First, they can be used to summarize longer documents into key points which provide a mental map when reading these documents in detail. This allows directors to keep an overview of the document, and perhaps to gain a better understanding than they otherwise would.

Second, they can help highlight changes from previous versions. Some documents, for example, are presented and evolve over several meetings. Sometimes, small but significant changes to the documents may be missed. In this way, AI can help to focus on potential issues.

Third, they can help flag potential discrepencies across different reports. This can be particularly useful in cases where financial information may seem to contradict the narrative.

A fourth, perhaps more involved, use case could be to generally suggest questions based on shifts in narrative or emphasis across board meetings.

These tools work with current materials and reasonably modest systems. They don’t replace human judgment but support more focused and efficient preparation. They are designed so that directors can quickly identify where to spend their time.

These examples can serve as a first step, subject to the priorities of board members, which improves review efficiency and helps sharpen board discussions.

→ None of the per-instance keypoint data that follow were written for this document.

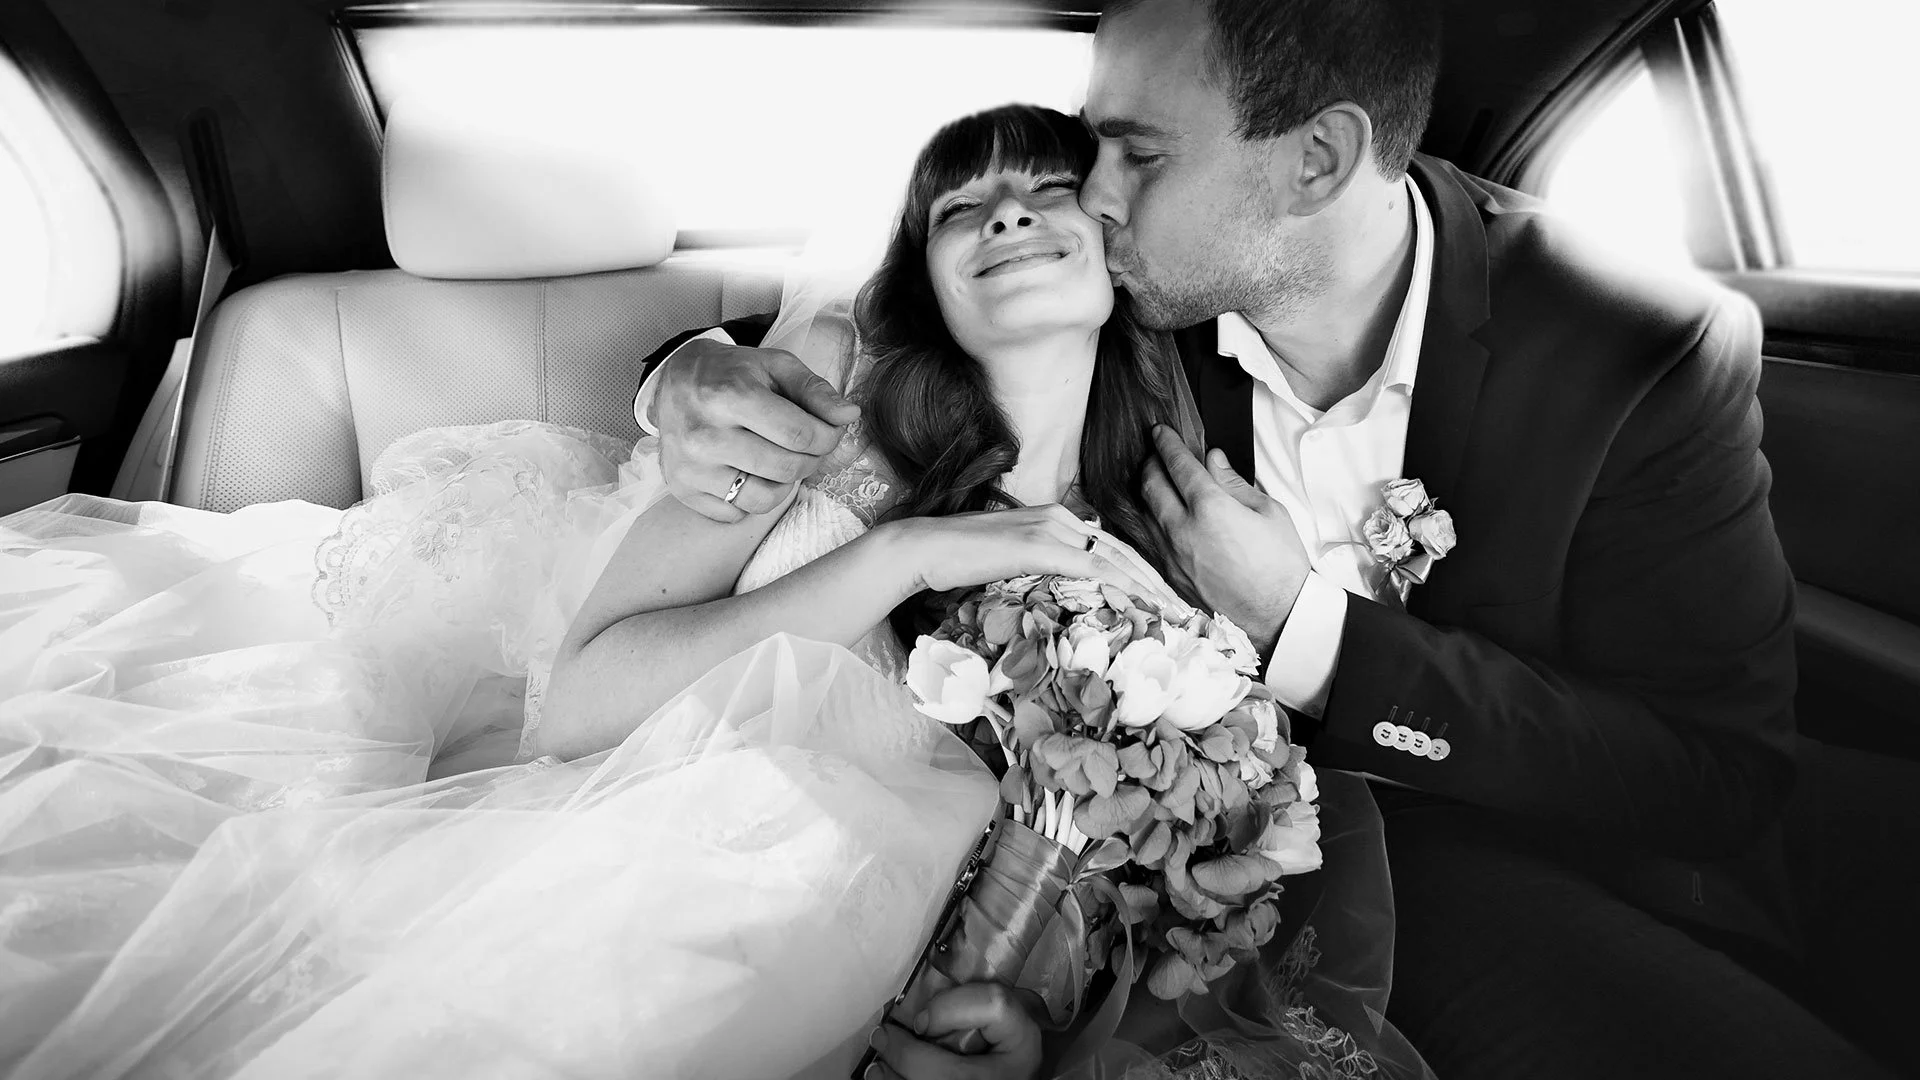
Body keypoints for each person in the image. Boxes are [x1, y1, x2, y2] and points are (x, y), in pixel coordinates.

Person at [0, 104, 1423, 1080]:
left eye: (1051, 193)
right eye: (964, 207)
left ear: (1121, 256)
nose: (1012, 220)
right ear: (919, 275)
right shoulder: (794, 430)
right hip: (646, 861)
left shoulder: (1183, 532)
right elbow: (574, 710)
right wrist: (909, 558)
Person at [632, 1, 1901, 1077]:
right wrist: (681, 376)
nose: (1094, 197)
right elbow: (850, 352)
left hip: (1517, 858)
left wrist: (1310, 633)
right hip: (1170, 884)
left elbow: (1714, 777)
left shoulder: (1636, 347)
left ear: (1317, 159)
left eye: (1136, 154)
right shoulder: (1122, 301)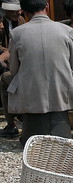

Identifying Issues That Warrant Board Attention

Directors also need to stay alert to early signs of misalignment or emerging risk. These often remain buried in routine reports, only surfacing after problems escalate.

AI tools can help highlight these issues:

  • Unusual changes in fund distribution activity
  • Inconsistencies in ESG scoring across portfolios
  • Recurring audit items that remain open
  • Shifts in key metrics relative to agreed risk appetite

These uses rely on existing data and represent a step forward from simply enhancing clarity in board materials. They do require some modeling, but they help the board focus on what’s moving – and what might merit early discussion.

This step builds anticipatory oversight, enabling directors to ask better questions at the right time.

Making Existing Insights Board-Usable

Many firms already use AI in operations and compliance: to detect conduct issues, monitor third parties, or assess ESG exposures. But the insights often stay within those teams—rarely reaching the board in a usable form.

Bringing this intelligence into the boardroom doesn’t require new tools. It requires translation:

  • Short summaries of flagged trends or outliers
  • Alerts organized by themes relevant to board oversight
  • Notes that explain: “What changed, and why it may matter”

This later-stage step helps directors tap into existing capabilities without added complexity. It builds coordination between board priorities and the firm’s internal monitoring.

Supporting Follow-Up and Continuity

Oversight doesn’t end with a single decision. Boards must track how issues evolve, how management follows up, and whether earlier concerns reappear.

AI can support this by:

  • Tracking open items from previous meetings
  • Highlighting changes in language or assumptions over time
  • Spotting dropped topics that haven’t been formally closed

These tools help maintain continuity – especially across long reporting cycles or changes in leadership. They keep oversight steady and reduce the risk of important issues fading from view.

This reinforces good governance practice: helping boards close the loop and stay aligned over time.

AI adoption in the boardroom doesn’t need to start big. It can start small – with tools that improve clarity, help spot signals, translate existing insights, and support follow-through.

Each step builds familiarity. And over time, boards can decide where deeper adoption brings clear value.